今年没有探花郎,状元郎是个不认识的人,祝含章将皇榜的名字从头到尾看了半天,没有看见马佛念和梁山伯的名字。
算算时间,马文才今年刚冠字,马佛念,字文才。这样她终于能大大方方喊他马文才了!这么一想祝含章心中莫名欢喜。
再说梁山伯,他被人赏识,从天而降的机遇,当上了当地的县令。
他这一举振兴门楣,祝英台和马文才退了亲,他则是神气十足地向祝英台提了亲。
马文才没了祝英台这桩婚事儿,一身轻松,直接催着母亲将提前准备的聘礼备着,马不停蹄地祝含章提亲。
马文才提亲那天的心情大起大落,后来大家聊起来的时候,都忍不住哈哈大笑。
三年未见,马文才由原先清秀的少年长成一副彬彬有礼的青年。所以,当他突然出现在祝含章院子里的时候,祝含章有一刹那没有认出来。
马文才本想上去直接抱着祝含章,却瞥见她屋子里坐着的小姑娘,错愕地站在门口,脑子里来回回荡着小姑娘的一声“娘亲”。

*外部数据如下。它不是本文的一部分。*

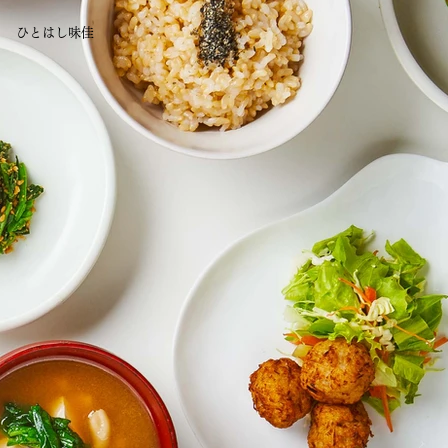
ひとはし味佳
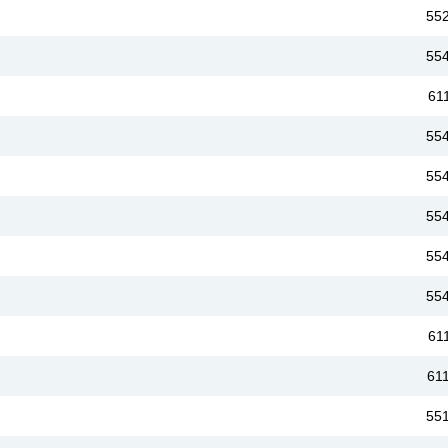
55
55
61
55
55
55
55
55
61
61
55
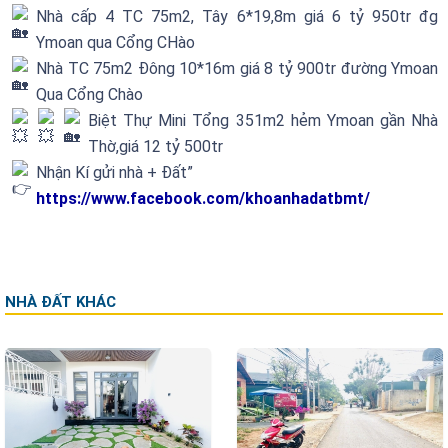
Nhà cấp 4 TC 75m2, Tây 6*19,8m giá 6 tỷ 950tr đg
Ymoan qua Cổng CHào
Nhà TC 75m2 Đông 10*16m giá 8 tỷ 900tr đường Ymoan
Qua Cổng Chào
Biệt Thự Mini Tổng 351m2 hẻm Ymoan gần Nhà
Thờ,giá 12 tỷ 500tr
Nhận Kí gửi nhà + Đất”
https://www.facebook.com/khoanhadatbmt/
NHÀ ĐẤT KHÁC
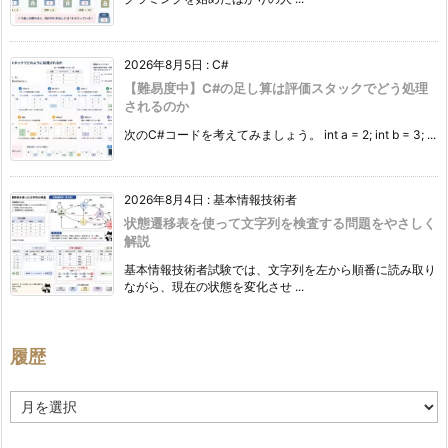
2026年8月5日
:
C#
【難易度中】C#の足し算は評価スタックでどう処理
されるのか
次のC#コードを考えてみましょう。 int a = 2; int b = 3; ...
2026年8月4日
:
基本情報技術者
状態遷移表を使って文字列を検査する問題をやさしく
解説
基本情報技術者試験では、文字列を左から順番に読み取り
ながら、現在の状態を変化させ ...
履歴
履
歴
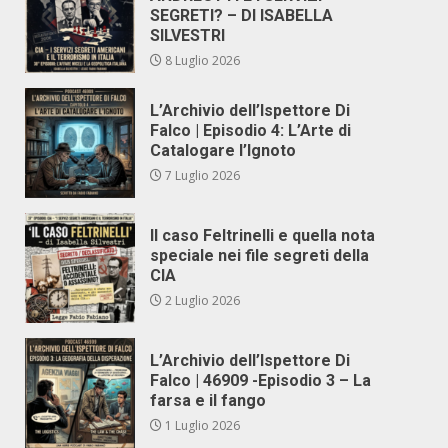
SEGRETI? – DI ISABELLA
SILVESTRI
8 Luglio 2026
L’Archivio dell’Ispettore Di
Falco | Episodio 4: L’Arte di
Catalogare l’Ignoto
7 Luglio 2026
Il caso Feltrinelli e quella nota
speciale nei file segreti della
CIA
2 Luglio 2026
L’Archivio dell’Ispettore Di
Falco | 46909 -Episodio 3 – La
farsa e il fango
1 Luglio 2026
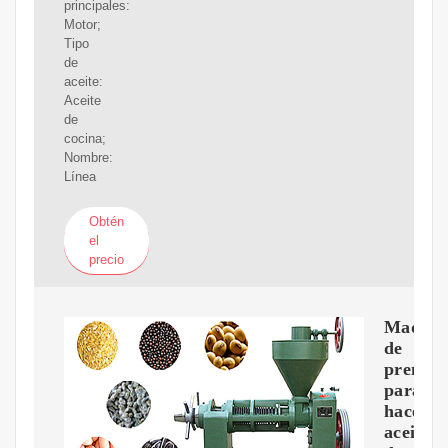
principales:
Motor;
Tipo
de
aceite:
Aceite
de
cocina;
Nombre:
Línea
Obtén
el
precio
Maquin
de
prensa
para
hacer
aceite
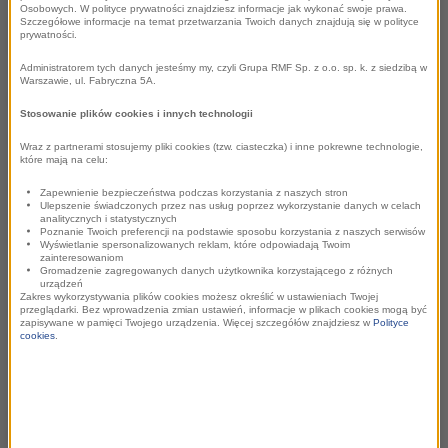
Osobowych. W polityce prywatności znajdziesz informacje jak wykonać swoje prawa.
praca dziennikarzy radia „
niezmiennie wpływa na
Szczegółowe informacje na temat przetwarzania Twoich danych znajdują się w polityce
prywatności.
kształtowanie debaty publicznej
, a materiały RMF FM
cieszą się niesłabnącym zainteresowaniem pozostałych
Administratorem tych danych jesteśmy my, czyli Grupa RMF Sp. z o.o. sp. k. z siedzibą w
Warszawie, ul. Fabryczna 5A.
przedstawicieli polskiej sceny medialnej”.
Stosowanie plików cookies i innych technologii
W rankingu uwzględniającym wszystkie media, RMF FM
Wraz z partnerami stosujemy pliki cookies (tzw. ciasteczka) i inne pokrewne technologie,
które mają na celu:
znalazło się na 2. miejscu, ustępując jedynie portalowi
Onet.pl, a pokonując m.in. wszystkie telewizyjne kanały
Zapewnienie bezpieczeństwa podczas korzystania z naszych stron
Ulepszenie świadczonych przez nas usług poprzez wykorzystanie danych w celach
informacyjne, inne rozgłośnie czy opiniotwórcze gazety i
analitycznych i statystycznych
Poznanie Twoich preferencji na podstawie sposobu korzystania z naszych serwisów
magazyny.
Wyświetlanie spersonalizowanych reklam, które odpowiadają Twoim
zainteresowaniom
Gromadzenie zagregowanych danych użytkownika korzystającego z różnych
„Ta nagroda to dowód skuteczności naszych dziennikarzy,
urządzeń
Zakres wykorzystywania plików cookies możesz określić w ustawieniach Twojej
reporterów i korespondentów oraz potwierdzenie
przeglądarki. Bez wprowadzenia zmian ustawień, informacje w plikach cookies mogą być
zapisywane w pamięci Twojego urządzenia. Więcej szczegółów znajdziesz w
Polityce
wiarygodności i rzetelności naszych newsów. Gratulujemy
cookies
.
wszystkim zaangażowanym w tworzenie »Faktów RMF FM«,
Radia RMF24 i portalu RMF24.pl oraz wszystkich
programów RMF FM. Ogromnie cieszymy się z tej nagrody,
która potwierdza zasady, które przyjęliśmy ponad 30 lat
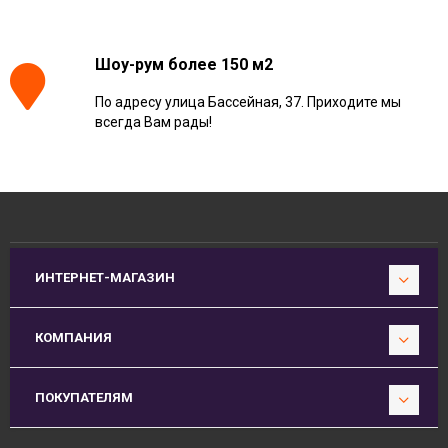
Шоу-рум более 150 м2
По адресу улица Бассейная, 37. Приходите мы
всегда Вам рады!
ИНТЕРНЕТ-МАГАЗИН
КОМПАНИЯ
ПОКУПАТЕЛЯМ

偏偏这小姑娘与祝含章长得很相似,言行举止更是一模一样。
祝含章皱着眉,轻声询问:“你是?”
她没认出来他。
马文才心里受伤了,过了一会儿,他才回答,“我是你负了心的人。”
……
咱就是说,这从天而降的土味情话,是不是……有些尴尬呢?
祝冰冰先明白过来,软绵绵的扇风点火,“娘亲,这是谁呀?你认识吗?”
祝含章面前的青年,身姿挺拔,气质如兰,眉间奕奕风采,只是眼里有些委屈和受伤。祝含章没有反应过来,话不经脑脱口而出,“不认识啊!”